# Replacement Poly Sno-way blade



## mrfairlane (Nov 1, 2010)

What's involved in replacing a polycarb Snow-way blade? Are these just a flat sheet of poly that can be purchased from a plastics vendor, or is it a custom curved piece that must be purchased from Sno-way? If it's a flat piece do you have any tricks for installation?

Thanks for your thoughts,
Jerry


----------



## basher (Nov 13, 2004)

Check our prices on replacement Polycarbonate 888-448-2464.


----------



## tuney443 (Jun 25, 2006)

mrfairlane;1138090 said:


> What's involved in replacing a polycarb Snow-way blade? Are these just a flat sheet of poly that can be purchased from a plastics vendor, or is it a custom curved piece that must be purchased from Sno-way?
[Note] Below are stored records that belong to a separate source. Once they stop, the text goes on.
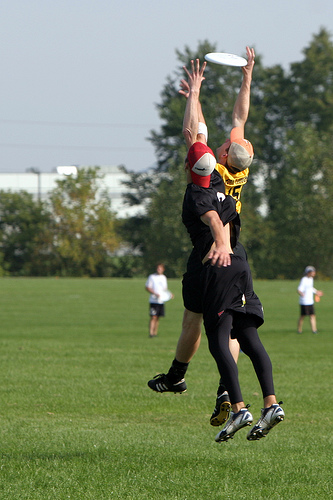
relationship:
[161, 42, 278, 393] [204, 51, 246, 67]
two men jumping for frisbee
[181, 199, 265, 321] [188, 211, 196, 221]
sweater seen part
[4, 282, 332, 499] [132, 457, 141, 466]
grass seen part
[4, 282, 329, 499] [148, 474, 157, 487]
grass seen part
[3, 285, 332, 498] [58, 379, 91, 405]
ground seen part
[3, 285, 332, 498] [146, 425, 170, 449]
ground seen part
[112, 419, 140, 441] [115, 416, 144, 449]
ground seen part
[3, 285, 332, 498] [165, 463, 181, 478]
ground seen part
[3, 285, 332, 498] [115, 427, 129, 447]
ground seen part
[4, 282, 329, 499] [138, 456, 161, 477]
grass seen part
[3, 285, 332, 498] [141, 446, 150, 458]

If it's a flat piece do you have any tricks for installation?
> 
> Thanks for your thoughts,
> Jerry


I had to replace my moldboard some time back.Stupid mistake,I oversprayed some Brakeleen while cleaning the metal A frame onto the lexan.Suddenly,the view was real clear with me behind the plow bending over.Yup--she dissolved that lexan real good.Anyway--go to a glass shop with your measurements for the new moldboard.About 15 years ago, it cost me about $100.Very simple to install and yes,it's flat,it will curve once you start bowing it and it's extremely resillient--EXCEPT to the tetra------type nasty solvents like Brakeleen.


----------



## hydro_37 (Sep 10, 2006)

it is easy to replace
check ebay for the lexan...I got mine there


----------